• _TEKS BACAAN_
Koneksi tersebut membuat Ugarte dianggap sebagai opsi ideal untuk menjadi fondasi awal proyek AC Milan era Amorim. Pemain dengan karakter bertahan agresif itu dinilai cocok dengan kebutuhan sistem yang akan dibangun.
Situasi Ugarte di Old Trafford juga menjadi faktor yang membuat rumor ini menguat. Dia sempat kesulitan mendapatkan menit bermain reguler pada musim sebelumnya dan belum sepenuhnya menjadi pilihan utama di lini tengah.
Kondisi itu membuka peluang bagi AC Milan untuk masuk dalam persaingan mendapatkan tanda tangan sang gelandang. Apalagi Amorim disebut sangat memahami kemampuan Ugarte sejak bekerja sama di Portugal.

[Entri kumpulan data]

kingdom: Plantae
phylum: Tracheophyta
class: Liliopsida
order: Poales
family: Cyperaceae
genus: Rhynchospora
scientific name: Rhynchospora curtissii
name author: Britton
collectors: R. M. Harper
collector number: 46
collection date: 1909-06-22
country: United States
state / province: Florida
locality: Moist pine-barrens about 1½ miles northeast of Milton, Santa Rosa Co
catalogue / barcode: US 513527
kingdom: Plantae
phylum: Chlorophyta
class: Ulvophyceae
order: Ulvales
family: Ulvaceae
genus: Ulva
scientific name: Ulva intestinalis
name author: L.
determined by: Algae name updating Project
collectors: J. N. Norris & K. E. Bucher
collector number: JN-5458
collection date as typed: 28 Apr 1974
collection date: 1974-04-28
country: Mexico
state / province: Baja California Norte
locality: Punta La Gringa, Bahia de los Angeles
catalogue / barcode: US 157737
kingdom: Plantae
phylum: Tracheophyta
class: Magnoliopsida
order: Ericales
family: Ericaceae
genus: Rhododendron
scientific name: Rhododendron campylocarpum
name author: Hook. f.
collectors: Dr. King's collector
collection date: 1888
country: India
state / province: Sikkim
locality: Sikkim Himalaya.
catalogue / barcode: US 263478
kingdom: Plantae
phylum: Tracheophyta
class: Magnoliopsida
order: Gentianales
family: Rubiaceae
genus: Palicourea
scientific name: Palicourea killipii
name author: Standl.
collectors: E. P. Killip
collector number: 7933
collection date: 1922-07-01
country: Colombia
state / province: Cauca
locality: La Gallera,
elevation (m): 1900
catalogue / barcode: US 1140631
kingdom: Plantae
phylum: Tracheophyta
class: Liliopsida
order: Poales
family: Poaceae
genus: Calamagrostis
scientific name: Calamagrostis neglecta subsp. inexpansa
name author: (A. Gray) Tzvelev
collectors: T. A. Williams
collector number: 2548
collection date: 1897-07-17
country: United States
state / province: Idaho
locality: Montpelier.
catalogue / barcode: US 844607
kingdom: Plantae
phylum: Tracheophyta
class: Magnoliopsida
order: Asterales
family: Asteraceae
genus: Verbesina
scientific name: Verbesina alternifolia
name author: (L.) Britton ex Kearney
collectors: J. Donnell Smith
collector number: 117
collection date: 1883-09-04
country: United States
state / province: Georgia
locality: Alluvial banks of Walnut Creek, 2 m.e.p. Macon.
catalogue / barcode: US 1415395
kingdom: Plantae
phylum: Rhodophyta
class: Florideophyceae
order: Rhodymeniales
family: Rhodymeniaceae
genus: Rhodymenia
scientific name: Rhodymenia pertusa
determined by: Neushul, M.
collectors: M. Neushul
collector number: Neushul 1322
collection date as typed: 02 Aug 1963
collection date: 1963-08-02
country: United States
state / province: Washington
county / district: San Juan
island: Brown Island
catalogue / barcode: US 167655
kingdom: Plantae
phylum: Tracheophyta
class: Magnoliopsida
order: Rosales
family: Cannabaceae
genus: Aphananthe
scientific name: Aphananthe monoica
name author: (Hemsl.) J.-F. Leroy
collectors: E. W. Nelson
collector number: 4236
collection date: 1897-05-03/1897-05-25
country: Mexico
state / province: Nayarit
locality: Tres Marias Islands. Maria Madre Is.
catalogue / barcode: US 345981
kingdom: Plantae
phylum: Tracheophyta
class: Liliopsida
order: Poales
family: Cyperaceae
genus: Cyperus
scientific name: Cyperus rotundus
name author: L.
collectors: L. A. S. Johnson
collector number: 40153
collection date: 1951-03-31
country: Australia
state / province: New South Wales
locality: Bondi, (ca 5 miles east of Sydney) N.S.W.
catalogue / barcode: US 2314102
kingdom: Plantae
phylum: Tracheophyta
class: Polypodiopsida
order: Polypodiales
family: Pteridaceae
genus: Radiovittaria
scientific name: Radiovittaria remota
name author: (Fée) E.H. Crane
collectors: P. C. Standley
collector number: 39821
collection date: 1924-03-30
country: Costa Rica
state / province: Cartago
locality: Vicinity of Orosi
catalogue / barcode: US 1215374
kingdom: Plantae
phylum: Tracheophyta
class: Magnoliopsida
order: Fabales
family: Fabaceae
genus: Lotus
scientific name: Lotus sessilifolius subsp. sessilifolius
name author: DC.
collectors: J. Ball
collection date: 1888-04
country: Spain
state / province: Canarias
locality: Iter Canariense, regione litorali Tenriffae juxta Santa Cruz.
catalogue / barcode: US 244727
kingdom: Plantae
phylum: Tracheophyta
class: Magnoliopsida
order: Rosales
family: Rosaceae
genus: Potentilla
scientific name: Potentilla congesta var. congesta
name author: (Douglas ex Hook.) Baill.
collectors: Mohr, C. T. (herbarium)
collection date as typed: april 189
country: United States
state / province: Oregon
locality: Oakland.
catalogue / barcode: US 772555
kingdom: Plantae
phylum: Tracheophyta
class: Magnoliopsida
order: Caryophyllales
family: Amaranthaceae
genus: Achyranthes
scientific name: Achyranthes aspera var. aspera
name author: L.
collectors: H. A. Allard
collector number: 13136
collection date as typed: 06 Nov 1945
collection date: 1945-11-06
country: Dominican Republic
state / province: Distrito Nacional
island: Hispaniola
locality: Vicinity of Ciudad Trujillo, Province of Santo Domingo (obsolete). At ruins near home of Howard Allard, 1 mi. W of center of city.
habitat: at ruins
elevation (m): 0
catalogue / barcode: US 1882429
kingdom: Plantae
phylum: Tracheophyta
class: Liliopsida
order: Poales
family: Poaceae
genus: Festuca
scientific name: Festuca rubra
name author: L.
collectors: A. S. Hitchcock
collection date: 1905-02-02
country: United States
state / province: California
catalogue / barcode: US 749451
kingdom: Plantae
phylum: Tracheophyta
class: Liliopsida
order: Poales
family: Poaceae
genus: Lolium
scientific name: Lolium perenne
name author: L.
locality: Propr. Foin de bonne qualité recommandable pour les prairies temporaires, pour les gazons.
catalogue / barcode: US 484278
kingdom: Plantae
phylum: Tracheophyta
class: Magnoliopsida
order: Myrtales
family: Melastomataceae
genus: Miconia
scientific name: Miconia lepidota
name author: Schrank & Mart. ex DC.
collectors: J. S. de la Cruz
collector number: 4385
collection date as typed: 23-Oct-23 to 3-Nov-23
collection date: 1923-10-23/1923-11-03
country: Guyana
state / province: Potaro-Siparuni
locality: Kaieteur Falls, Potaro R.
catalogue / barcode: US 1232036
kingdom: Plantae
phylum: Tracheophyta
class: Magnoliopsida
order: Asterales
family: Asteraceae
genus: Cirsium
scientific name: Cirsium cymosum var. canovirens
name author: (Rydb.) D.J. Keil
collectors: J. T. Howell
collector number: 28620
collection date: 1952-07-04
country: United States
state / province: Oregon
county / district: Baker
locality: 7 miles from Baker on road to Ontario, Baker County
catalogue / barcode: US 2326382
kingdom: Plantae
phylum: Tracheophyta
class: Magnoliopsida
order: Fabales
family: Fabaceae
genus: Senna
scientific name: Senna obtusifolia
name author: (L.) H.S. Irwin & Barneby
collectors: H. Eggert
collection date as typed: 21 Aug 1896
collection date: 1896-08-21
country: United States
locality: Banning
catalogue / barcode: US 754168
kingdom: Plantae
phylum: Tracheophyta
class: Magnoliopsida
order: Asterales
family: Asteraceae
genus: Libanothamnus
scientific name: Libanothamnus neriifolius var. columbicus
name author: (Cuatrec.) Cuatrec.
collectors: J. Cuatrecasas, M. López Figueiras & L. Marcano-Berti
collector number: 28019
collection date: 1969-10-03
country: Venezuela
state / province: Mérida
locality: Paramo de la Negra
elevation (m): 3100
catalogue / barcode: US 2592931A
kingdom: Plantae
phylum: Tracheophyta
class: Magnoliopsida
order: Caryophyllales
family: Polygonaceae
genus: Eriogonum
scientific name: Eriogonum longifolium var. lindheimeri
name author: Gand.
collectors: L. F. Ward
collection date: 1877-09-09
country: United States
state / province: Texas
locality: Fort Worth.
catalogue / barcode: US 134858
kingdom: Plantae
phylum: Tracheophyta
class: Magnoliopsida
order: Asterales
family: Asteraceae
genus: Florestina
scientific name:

• _TUGAS ANDA_
Lanjutkan teks tentang rumor Ugarte dan AC Milan, mulai setelah kalimat terakhirnya.

• _JAWABAN LATIHAN_
Amorim datang dengan misi besar untuk mengembalikan AC Milan ke level elite Eropa. Dia ingin membangun tim dengan identitas permainan yang lebih terstruktur, agresif, dan konsisten.
Lini tengah menjadi fokus utama dalam proyek tersebut. Amorim membutuhkan gelandang yang mampu menjalankan instruksi taktik dengan cepat tanpa proses adaptasi panjang.